In March 2005 the Agency for Healthcare Research and Quality and the HHS Office of Public Health Emergency Preparedness published a report of guidelines for officials on how to plan for delivering health and medical care in a mass casualty event.1
After federal, state, and local authorities’ failure to supply desperately needed assistance following Hurricane Katrina, that report of recommendations from a 39-member panel of experts in bioethics, emergency medicine, emergency management, health administration, health law, and policy is more crucial than ever. This report offers a framework for providing optimal medical care during a potential bioterrorist attack or other public health emergency.
How well do you know your institutions’ plans and protocols for these types of events? How personally prepared are you and your families? Overall, what should your highest concerns be in order to prepare yourself now and in the future?
Definitions
The term disaster is defined many ways, but typically all definitions involve some sort of impact on the community and interruption of services from business as usual beyond the point where outside assistance is needed. Defining what is meant by a mass casualty incident (MCI), on the other hand, is more relative to the location in which it is being declared.
“Typically a mass casualty event is thought of as one in which the number of patients exceeds the amount of resources that are routinely available,” says Andrew Garrett, MD, FAAP, the director of disaster response and pediatric preparedness programs at the National Center for Disaster Preparedness at Columbia University’s Joseph L. Mailman School of Public Health, New York. “But that is a dynamic definition because in Chicago a bus accident with 15 patients might not be a mass casualty incident, but in rural Cody, Wyoming, a car accident with four people might be. It’s where you exceed the resources that are available locally that is important.”

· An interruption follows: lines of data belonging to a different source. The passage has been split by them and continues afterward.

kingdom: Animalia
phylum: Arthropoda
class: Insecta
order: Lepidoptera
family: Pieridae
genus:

The difference between an emergency, a disaster, or an MCI revolves more around semantics, the environment in which you will work, and the short-term goals of patient care. “We’re not asking people to reinvent the way in which they practice medicine,” says Dr. Garrett “but a disaster or MCI changes the paradigm in which they do it—to do the most good for the most people.”
Who’s in Charge?
The Hospital Emergency Incident Command System (HEICS) was adapted from a plan to coordinate and improve the safety of the wildland firefighting system in California. It was transitioned to serve as a model in hospitals to meet the same goals of staff accountability and safety during a disaster response. HEICS places one “incident commander” at the top of the pyramid in charge of all the separate areas of responsibility, such as logistics, finance, operations, medical care, safety, and so on.
“The way the system works,” says Dr. Garrett, “is that everyone working in a hospital response is supervised by only one person who answers to the command staff. The goal is that there’s one incident commander who knows everything that’s going on at the incident to avoid the trap of multiple people making command decisions at the same time.”
Redundant command structure is a common problem in a large-scale response to disaster. That was certainly the case in Hurricane Katrina, he says, where multiple agencies—federal, state, and local—did not follow this model of disaster response.